ASSIGNED TASK: Extract every line from the start of the records up to and including the line that contains "این کارت، کارت", and reproduce those lines without any change.

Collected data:
^^^^

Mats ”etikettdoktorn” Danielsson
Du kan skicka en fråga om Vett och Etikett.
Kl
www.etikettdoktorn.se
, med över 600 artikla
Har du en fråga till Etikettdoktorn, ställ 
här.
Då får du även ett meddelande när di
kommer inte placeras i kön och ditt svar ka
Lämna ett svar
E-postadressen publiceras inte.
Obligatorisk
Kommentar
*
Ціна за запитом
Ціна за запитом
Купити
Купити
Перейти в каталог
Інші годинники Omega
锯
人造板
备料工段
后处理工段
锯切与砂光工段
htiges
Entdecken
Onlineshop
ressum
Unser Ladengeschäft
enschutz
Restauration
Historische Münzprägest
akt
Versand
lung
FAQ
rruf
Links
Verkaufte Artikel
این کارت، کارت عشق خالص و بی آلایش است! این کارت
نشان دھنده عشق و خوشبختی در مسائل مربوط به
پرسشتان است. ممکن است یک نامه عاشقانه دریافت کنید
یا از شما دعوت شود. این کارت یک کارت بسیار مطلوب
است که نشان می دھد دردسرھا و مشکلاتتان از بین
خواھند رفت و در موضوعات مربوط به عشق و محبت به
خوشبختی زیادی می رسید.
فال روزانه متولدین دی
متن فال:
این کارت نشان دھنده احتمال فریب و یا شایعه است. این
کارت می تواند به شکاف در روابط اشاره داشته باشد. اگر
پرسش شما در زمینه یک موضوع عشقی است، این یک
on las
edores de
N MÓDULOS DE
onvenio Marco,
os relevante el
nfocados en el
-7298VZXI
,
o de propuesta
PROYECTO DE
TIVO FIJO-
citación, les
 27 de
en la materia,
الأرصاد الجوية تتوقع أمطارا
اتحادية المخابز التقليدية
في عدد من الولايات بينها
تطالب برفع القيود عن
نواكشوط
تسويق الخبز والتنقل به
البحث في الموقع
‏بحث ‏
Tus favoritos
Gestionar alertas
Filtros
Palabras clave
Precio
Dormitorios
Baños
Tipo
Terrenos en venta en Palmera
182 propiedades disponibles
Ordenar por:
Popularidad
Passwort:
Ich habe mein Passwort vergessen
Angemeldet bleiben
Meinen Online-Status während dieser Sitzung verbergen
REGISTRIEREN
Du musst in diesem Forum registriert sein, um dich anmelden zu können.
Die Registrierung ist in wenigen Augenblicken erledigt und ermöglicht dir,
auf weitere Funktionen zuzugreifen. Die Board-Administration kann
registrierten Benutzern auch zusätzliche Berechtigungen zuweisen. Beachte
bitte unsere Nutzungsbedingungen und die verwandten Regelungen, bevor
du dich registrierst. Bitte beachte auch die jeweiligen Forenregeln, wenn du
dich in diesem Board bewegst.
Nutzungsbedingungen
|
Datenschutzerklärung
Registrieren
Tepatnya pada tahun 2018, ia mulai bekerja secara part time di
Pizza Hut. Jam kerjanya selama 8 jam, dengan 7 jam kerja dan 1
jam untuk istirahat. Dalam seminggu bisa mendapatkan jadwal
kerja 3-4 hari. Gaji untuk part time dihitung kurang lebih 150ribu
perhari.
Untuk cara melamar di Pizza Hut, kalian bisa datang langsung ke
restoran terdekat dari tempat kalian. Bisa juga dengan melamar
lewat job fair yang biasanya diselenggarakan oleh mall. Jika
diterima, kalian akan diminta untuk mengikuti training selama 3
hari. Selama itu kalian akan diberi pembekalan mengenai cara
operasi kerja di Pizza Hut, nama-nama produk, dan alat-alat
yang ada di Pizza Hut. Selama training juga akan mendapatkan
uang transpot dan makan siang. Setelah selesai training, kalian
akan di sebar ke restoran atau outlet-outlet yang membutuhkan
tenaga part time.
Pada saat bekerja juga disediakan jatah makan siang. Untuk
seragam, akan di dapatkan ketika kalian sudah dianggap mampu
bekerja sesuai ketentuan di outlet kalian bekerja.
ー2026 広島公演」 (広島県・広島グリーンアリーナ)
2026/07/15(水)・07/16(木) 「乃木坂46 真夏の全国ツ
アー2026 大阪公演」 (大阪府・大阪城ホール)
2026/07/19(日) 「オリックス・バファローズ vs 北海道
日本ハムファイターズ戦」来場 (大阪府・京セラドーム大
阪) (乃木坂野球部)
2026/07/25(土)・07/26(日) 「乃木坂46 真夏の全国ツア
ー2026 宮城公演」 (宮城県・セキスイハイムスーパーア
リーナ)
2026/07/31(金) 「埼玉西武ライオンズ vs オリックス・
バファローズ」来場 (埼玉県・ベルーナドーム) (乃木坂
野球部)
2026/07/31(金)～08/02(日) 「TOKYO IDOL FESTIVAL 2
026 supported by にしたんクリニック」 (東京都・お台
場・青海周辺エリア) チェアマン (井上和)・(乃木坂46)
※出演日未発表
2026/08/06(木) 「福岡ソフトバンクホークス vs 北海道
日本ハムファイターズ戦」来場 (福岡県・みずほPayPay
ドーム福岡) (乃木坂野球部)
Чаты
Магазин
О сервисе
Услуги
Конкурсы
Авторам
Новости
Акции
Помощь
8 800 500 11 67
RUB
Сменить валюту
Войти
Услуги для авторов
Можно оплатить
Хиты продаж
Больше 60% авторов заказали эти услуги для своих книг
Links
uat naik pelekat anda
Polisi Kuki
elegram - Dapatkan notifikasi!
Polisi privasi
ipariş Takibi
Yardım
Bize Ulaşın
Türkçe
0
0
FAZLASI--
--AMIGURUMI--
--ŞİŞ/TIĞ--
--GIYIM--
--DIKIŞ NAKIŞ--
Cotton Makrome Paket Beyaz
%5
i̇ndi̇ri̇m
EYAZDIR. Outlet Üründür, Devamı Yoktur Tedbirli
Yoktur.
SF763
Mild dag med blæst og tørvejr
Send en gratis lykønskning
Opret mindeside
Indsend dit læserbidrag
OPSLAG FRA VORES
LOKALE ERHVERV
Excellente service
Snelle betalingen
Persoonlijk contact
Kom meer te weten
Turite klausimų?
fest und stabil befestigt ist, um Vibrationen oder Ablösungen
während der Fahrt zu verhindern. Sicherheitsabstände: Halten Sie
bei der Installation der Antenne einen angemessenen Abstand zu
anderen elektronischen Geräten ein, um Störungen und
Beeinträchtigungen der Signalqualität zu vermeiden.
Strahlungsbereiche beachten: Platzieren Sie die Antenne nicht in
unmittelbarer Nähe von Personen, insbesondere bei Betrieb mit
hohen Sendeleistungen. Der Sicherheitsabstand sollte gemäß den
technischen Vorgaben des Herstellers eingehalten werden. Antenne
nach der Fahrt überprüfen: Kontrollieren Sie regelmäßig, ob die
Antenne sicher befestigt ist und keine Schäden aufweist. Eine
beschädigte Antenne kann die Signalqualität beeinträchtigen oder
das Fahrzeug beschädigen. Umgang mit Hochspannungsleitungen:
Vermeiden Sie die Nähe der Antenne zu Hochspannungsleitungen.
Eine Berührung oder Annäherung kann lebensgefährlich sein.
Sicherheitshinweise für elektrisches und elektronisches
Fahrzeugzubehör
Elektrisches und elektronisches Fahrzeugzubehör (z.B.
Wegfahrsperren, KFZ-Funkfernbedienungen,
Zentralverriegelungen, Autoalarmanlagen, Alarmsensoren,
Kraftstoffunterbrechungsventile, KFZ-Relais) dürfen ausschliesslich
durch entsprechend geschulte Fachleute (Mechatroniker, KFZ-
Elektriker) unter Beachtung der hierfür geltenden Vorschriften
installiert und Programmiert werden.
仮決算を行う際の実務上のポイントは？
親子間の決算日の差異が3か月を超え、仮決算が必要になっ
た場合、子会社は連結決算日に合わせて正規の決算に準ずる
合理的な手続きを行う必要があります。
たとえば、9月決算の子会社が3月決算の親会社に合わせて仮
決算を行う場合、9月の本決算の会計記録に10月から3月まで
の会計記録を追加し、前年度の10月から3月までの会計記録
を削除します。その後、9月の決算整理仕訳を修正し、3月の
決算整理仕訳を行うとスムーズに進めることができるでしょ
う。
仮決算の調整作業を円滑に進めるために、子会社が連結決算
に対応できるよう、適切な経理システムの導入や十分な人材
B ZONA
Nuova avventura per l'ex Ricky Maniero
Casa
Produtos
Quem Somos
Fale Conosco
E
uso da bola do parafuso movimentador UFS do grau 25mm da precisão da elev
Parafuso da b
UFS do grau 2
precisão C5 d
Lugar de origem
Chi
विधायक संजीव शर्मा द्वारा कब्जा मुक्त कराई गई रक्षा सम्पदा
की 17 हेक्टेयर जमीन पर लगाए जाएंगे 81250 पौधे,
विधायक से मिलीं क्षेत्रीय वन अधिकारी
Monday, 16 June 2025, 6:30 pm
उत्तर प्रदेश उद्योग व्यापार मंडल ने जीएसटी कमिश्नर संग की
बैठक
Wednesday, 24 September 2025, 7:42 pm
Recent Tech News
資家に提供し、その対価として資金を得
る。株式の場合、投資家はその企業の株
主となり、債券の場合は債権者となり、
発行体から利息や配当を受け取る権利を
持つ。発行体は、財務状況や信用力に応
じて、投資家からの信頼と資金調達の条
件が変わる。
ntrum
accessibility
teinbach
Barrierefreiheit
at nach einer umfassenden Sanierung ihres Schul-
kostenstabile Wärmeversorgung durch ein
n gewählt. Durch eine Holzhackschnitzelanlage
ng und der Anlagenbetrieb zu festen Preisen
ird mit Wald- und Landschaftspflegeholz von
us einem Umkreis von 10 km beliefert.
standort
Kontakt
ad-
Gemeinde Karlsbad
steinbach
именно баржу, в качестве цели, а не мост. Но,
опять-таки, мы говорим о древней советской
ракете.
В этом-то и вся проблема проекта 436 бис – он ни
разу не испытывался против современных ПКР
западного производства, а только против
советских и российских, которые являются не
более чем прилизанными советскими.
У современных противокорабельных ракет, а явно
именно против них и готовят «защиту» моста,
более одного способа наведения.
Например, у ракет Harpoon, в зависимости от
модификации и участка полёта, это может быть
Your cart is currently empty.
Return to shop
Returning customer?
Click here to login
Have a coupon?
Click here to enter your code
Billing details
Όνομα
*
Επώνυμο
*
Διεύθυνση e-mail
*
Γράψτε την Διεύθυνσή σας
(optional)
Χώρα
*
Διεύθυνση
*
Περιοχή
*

^^^^

REPLY TO THE EXERCISE:
Mats ”etikettdoktorn” Danielsson
Du kan skicka en fråga om Vett och Etikett.
Kl
www.etikettdoktorn.se
, med över 600 artikla
Har du en fråga till Etikettdoktorn, ställ 
här.
Då får du även ett meddelande när di
kommer inte placeras i kön och ditt svar ka
Lämna ett svar
E-postadressen publiceras inte.
Obligatorisk
Kommentar
*
Ціна за запитом
Ціна за запитом
Купити
Купити
Перейти в каталог
Інші годинники Omega
锯
人造板
备料工段
后处理工段
锯切与砂光工段
htiges
Entdecken
Onlineshop
ressum
Unser Ladengeschäft
enschutz
Restauration
Historische Münzprägest
akt
Versand
lung
FAQ
rruf
Links
Verkaufte Artikel
این کارت، کارت عشق خالص و بی آلایش است! این کارت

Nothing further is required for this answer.